Spin published a long and detailed review of Marshall Mathers LP, looking back at the world that has changed forever since the album was released.
The author set the mood with a detailed description of Eminem’s first nationally televised full-length concert, a private performance of his 2000 Anger Management Tour set. The parallel between Slim Shady and a psychopathic maniac – an easy one and offered by Marshal himself – runs through the entire article, starting as a fitting one and turning to a tired trope in the end.
The album, however, received nothing but praise:
Twenty years old this week, Marshall Mathers LP is the record the rest of his catalog is measured against.
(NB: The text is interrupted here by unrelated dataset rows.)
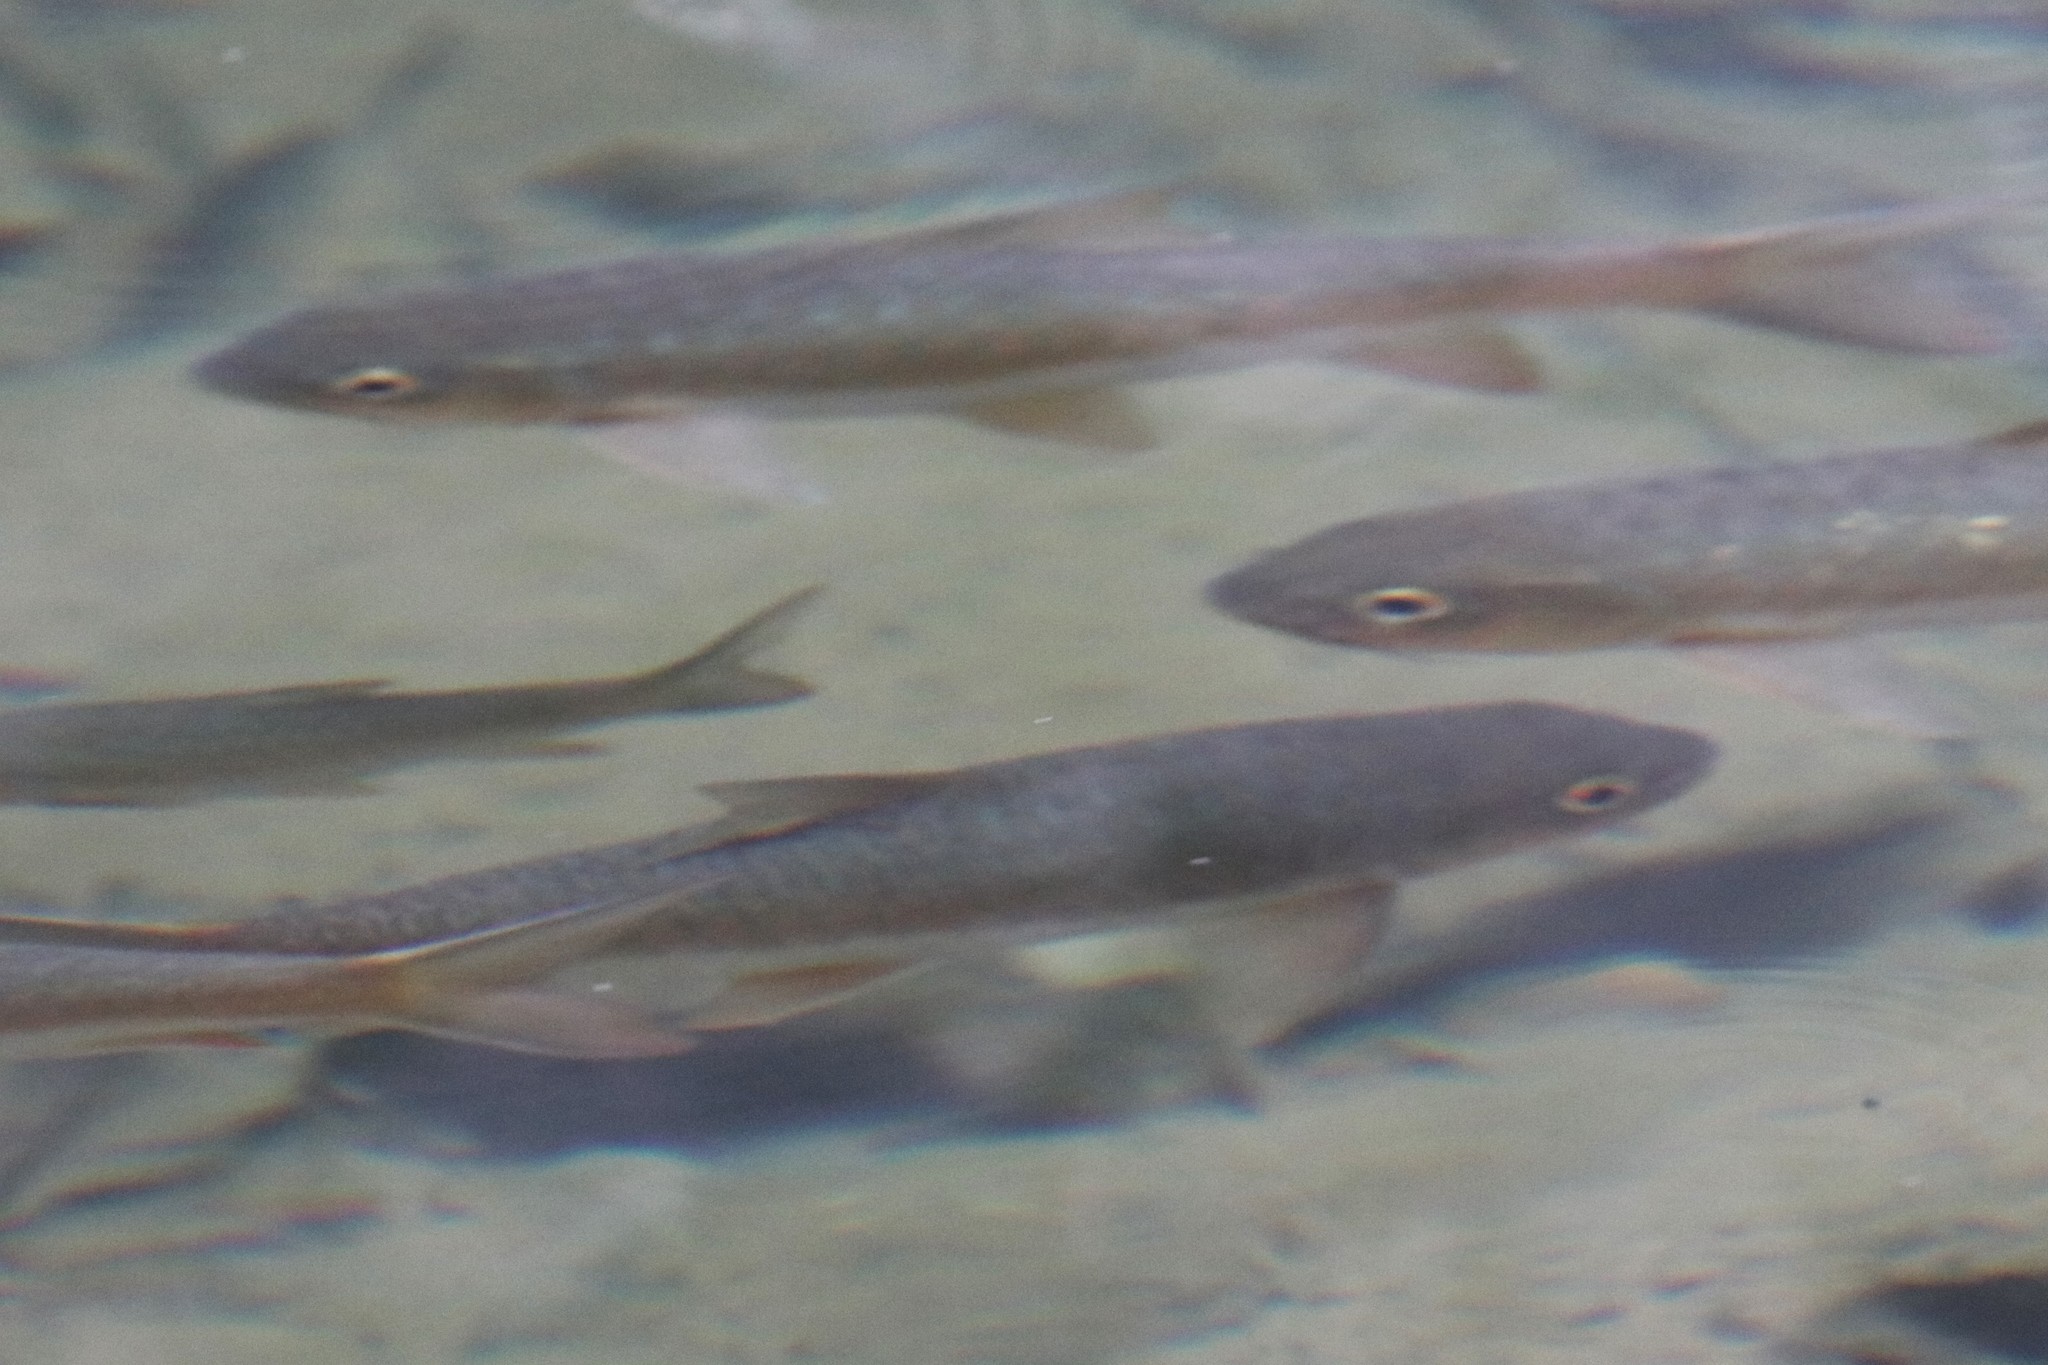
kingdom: Animalia
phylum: Chordata
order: Cypriniformes
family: Cyprinidae
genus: Neolissochilus
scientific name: Neolissochilus soroides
It cemented his place in the pantheon. If you include him in rap’s enduring GOAT conversation, as Zadie Smith did in her 2002 VIBE cover story, you point to Eminem’s incendiary third album with one hand and extend the middle finger of the other.
Eminem’s rhymes and wit were never sharper, his narratives never more convincing. He was a chainsaw with endless fuel, on ecstasy but never on E. Antagonistic and angered, political and politically incorrect, jesting and juvenile — he cut down enemies and innocents like it was an autonomic function. Apart from “Kim,” the grotesque and screaming diatribe, his delivery was never more fluid or in the pocket. Chalk it up to the right combination of THC, pain pills and hallucinogens, the production from Mel-Man, the Bass Brothers, or Dre’s coaching.
The author pays special attention to Eminem’s lyrical skills:
Listening to verses of interlocking internal and end rhymes on “Kill You” or even lead single “The Real Slim Shady” is like watching a gymnast solve a Rubik’s Cube while performing a flawless Triple Double during a floor routine. Syllables in each block of language rotate swiftly on their axis, aligning as though they couldn’t be arranged another way. He flips in and out of cadences and character voices without a sidestep, perhaps only as a medaling Rap Olympian can.
The article comes to a halting stop with the statement that MMLP is Eminem’s peak and since then he has become a cringe-worthy parody of himself. Well, some people certainly grow in different directions. Still, it is an interesting take on Eminem’s classic.